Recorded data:
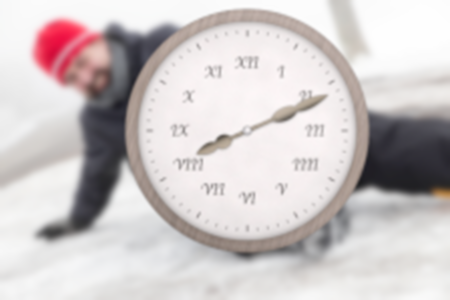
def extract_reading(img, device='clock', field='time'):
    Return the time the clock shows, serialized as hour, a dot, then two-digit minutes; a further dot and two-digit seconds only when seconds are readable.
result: 8.11
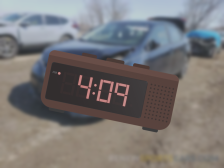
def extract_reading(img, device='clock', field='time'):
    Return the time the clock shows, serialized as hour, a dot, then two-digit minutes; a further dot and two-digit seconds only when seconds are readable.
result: 4.09
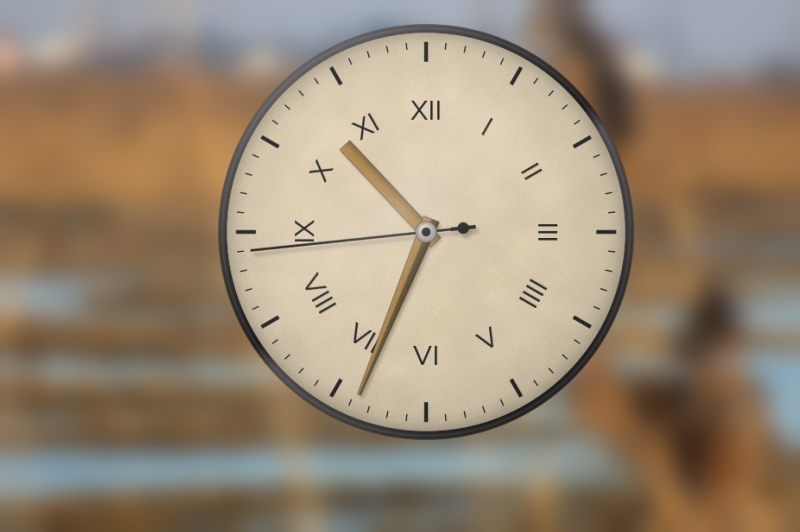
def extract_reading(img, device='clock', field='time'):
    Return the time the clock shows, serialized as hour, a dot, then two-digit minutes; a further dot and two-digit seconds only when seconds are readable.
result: 10.33.44
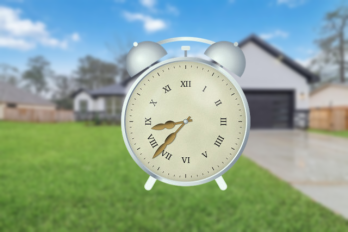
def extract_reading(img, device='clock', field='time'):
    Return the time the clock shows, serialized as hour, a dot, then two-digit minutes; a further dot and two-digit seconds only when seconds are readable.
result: 8.37
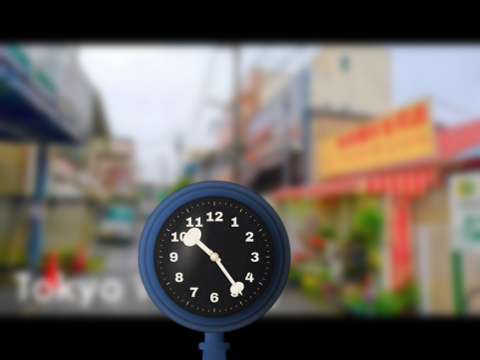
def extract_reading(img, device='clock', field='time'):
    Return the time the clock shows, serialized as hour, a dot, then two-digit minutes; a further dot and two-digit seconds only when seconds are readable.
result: 10.24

[Directive]
Reproduce all of the records with "readable" swapped for "visible" and everything else left as it is. Omit the pictures from your answer.

[Output of the exercise]
def extract_reading(img, device='clock', field='time'):
    Return the time the clock shows, serialized as hour, a dot, then two-digit minutes; a further dot and two-digit seconds only when seconds are visible.
result: 8.11
def extract_reading(img, device='clock', field='time'):
    Return the time the clock shows, serialized as hour, a dot, then two-digit minutes; a further dot and two-digit seconds only when seconds are visible.
result: 4.09
def extract_reading(img, device='clock', field='time'):
    Return the time the clock shows, serialized as hour, a dot, then two-digit minutes; a further dot and two-digit seconds only when seconds are visible.
result: 10.33.44
def extract_reading(img, device='clock', field='time'):
    Return the time the clock shows, serialized as hour, a dot, then two-digit minutes; a further dot and two-digit seconds only when seconds are visible.
result: 8.37
def extract_reading(img, device='clock', field='time'):
    Return the time the clock shows, serialized as hour, a dot, then two-digit minutes; a further dot and two-digit seconds only when seconds are visible.
result: 10.24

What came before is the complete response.